Insides the building there are some corridors with a number of doors leading to the cells for prisoners. We were
brought to a reception room and soon Leocazia, the Senior Nurse in charge of almost one thousand male prisoners
sentenced to different terms varying from one to ten years, joined us. The inmates were engaged in different
activities in rooms and halls. A few rows of looms were placed in one of the halls and a number of weavers were
weaving canvas. In a sewing workshop some other inmates were sewing different kinds of clothes, mostly for the
military purposes. Besides, the prison has a number of other workshops for shoemaking, lathe work, carpentry, etc.
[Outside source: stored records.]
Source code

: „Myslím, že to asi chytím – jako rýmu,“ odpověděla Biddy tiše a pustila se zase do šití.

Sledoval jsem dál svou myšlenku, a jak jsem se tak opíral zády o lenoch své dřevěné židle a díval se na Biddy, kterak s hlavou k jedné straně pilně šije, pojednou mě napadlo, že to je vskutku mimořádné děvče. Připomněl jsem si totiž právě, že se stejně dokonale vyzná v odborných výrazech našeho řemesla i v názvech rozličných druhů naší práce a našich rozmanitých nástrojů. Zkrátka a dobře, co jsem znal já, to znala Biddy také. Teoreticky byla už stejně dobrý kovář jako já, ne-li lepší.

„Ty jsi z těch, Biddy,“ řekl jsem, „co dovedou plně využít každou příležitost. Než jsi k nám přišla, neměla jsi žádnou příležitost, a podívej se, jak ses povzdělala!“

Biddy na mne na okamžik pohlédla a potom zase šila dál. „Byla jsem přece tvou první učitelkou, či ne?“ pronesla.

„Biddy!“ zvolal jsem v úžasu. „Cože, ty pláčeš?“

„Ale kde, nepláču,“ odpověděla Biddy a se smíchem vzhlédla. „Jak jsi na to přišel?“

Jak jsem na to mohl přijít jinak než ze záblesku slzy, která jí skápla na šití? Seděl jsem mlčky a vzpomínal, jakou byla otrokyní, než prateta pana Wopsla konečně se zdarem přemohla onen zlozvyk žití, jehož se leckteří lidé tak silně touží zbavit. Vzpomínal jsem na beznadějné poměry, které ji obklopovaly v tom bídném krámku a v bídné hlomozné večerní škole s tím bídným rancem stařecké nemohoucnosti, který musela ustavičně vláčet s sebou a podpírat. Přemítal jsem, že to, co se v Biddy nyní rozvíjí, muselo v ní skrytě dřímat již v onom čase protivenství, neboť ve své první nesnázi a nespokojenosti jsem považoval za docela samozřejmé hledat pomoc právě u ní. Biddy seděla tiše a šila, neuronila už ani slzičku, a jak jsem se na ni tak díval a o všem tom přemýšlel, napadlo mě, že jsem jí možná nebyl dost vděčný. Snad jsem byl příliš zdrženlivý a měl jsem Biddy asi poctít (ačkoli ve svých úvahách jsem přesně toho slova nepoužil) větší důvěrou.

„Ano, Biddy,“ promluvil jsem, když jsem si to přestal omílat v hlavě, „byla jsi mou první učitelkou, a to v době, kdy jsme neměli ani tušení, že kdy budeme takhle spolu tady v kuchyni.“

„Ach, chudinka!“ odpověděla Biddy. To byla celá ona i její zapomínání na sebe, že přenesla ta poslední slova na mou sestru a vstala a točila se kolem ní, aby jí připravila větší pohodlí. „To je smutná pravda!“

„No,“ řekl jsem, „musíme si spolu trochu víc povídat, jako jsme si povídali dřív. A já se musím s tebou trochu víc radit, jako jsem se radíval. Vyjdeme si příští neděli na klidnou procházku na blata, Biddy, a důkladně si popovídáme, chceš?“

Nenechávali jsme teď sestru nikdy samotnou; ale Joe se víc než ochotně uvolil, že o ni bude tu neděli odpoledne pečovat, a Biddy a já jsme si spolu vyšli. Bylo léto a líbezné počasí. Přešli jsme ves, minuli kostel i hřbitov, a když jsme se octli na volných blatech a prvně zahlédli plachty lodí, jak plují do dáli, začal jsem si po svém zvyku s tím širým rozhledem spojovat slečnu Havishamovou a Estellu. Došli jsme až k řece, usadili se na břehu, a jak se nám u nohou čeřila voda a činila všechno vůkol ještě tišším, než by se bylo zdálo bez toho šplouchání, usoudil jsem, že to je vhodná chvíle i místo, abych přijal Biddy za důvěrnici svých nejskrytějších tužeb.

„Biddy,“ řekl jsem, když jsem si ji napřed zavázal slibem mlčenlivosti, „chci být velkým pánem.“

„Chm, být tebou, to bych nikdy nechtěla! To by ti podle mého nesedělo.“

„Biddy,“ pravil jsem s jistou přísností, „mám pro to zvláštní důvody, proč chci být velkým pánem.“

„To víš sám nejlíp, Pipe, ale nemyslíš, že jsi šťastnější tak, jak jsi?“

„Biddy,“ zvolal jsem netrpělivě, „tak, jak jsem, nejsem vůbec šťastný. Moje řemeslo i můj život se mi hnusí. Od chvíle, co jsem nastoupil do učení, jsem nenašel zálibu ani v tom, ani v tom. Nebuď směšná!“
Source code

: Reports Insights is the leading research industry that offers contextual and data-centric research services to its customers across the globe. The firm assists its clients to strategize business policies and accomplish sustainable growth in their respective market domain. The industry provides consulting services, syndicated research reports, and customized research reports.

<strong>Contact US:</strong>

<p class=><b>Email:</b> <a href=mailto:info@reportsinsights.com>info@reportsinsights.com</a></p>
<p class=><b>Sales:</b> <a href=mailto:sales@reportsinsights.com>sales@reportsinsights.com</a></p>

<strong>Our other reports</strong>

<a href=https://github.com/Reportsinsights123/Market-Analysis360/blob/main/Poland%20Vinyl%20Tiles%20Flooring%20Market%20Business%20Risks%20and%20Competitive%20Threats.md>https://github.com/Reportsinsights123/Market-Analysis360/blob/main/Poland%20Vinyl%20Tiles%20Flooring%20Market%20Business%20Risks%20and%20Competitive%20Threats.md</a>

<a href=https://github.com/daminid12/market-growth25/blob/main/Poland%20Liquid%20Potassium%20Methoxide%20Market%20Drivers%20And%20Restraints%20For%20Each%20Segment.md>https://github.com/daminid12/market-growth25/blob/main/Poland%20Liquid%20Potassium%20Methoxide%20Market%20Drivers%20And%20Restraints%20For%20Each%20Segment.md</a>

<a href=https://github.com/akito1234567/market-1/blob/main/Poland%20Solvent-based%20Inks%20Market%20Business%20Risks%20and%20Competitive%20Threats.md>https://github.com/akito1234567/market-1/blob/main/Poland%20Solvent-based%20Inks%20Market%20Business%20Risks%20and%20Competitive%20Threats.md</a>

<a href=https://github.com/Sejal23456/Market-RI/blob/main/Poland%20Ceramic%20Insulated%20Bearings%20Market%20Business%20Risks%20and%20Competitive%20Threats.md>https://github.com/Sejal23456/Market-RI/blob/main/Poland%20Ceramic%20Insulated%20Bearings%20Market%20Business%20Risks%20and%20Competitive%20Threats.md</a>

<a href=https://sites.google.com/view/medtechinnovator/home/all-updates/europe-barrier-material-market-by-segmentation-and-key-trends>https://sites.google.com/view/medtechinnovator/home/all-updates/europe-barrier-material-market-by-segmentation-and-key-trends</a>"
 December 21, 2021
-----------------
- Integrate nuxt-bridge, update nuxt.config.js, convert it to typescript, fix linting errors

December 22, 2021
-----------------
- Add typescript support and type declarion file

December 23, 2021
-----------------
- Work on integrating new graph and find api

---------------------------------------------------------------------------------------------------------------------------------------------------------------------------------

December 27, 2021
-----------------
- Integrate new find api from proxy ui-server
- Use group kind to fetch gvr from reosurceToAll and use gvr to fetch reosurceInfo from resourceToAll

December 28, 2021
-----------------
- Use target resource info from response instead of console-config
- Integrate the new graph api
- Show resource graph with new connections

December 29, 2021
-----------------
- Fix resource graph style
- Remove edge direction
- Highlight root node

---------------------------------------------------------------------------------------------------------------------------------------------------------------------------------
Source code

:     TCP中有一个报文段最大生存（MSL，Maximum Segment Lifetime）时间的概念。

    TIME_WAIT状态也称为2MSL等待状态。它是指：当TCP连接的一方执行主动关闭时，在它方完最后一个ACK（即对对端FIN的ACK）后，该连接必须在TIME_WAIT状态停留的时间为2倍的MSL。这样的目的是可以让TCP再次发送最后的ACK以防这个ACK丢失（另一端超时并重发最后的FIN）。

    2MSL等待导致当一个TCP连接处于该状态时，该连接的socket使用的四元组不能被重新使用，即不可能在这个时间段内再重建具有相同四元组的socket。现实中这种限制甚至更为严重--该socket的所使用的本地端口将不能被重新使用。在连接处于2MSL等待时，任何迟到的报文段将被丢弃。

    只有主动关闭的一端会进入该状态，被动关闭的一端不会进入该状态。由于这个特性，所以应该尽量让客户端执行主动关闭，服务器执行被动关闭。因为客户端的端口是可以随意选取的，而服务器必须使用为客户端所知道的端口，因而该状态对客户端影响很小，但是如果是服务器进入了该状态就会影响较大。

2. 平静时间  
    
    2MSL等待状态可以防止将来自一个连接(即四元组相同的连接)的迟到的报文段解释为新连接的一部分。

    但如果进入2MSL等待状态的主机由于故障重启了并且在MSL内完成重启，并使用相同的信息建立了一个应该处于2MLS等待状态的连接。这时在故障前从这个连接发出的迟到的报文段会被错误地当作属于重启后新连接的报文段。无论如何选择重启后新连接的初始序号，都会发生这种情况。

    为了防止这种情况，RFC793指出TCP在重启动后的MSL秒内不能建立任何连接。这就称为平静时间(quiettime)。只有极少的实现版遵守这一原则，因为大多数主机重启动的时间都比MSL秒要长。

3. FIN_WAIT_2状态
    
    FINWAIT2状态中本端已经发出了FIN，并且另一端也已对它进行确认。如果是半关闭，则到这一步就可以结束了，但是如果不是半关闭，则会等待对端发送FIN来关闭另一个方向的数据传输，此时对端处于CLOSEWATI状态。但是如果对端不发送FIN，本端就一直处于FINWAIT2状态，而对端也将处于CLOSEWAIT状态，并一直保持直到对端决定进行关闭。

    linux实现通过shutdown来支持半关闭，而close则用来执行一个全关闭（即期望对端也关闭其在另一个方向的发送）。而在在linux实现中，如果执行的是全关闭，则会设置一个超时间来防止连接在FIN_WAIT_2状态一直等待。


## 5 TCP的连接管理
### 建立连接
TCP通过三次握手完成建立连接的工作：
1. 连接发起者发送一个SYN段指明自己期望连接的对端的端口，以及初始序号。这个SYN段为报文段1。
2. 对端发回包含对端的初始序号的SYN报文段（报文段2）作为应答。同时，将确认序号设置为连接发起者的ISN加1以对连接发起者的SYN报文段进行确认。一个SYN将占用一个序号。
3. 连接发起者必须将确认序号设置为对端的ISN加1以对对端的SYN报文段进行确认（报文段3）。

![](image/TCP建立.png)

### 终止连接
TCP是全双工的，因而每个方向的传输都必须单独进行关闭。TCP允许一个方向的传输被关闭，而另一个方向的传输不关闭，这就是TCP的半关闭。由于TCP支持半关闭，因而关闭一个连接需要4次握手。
The chambers where the prisoners sleep have 20 to 40 beds in each. There is also a room with a spacious library
where the more educated and well behaved prisoners have an opportunity to read books in their free time. The prison
also has a school in a separate room equipped with long tables and benches, so that illiterate inmates can learn
how to read and write. A quite considerable number of prisoners take part in the prison's choir and there is also a
large group of inmates playing musical instruments, who have rehearsals in the school room when they are free from
other duties. Huge stockrooms are full with linen, clothes, different stuff for workshops, and the products made by
the prisoners. Everything is kept in such a perfect order that one might think he was not in a prison but in a
deluxe shop. Two nurses, who work in a special office, deal with bookkeeping and keep correspondence with the
suppliers of different materials for workshops and the buyers of the goods produced in prison. Although the office
is packed with heaps of different books and papers, everything is performed with ultimate accuracy.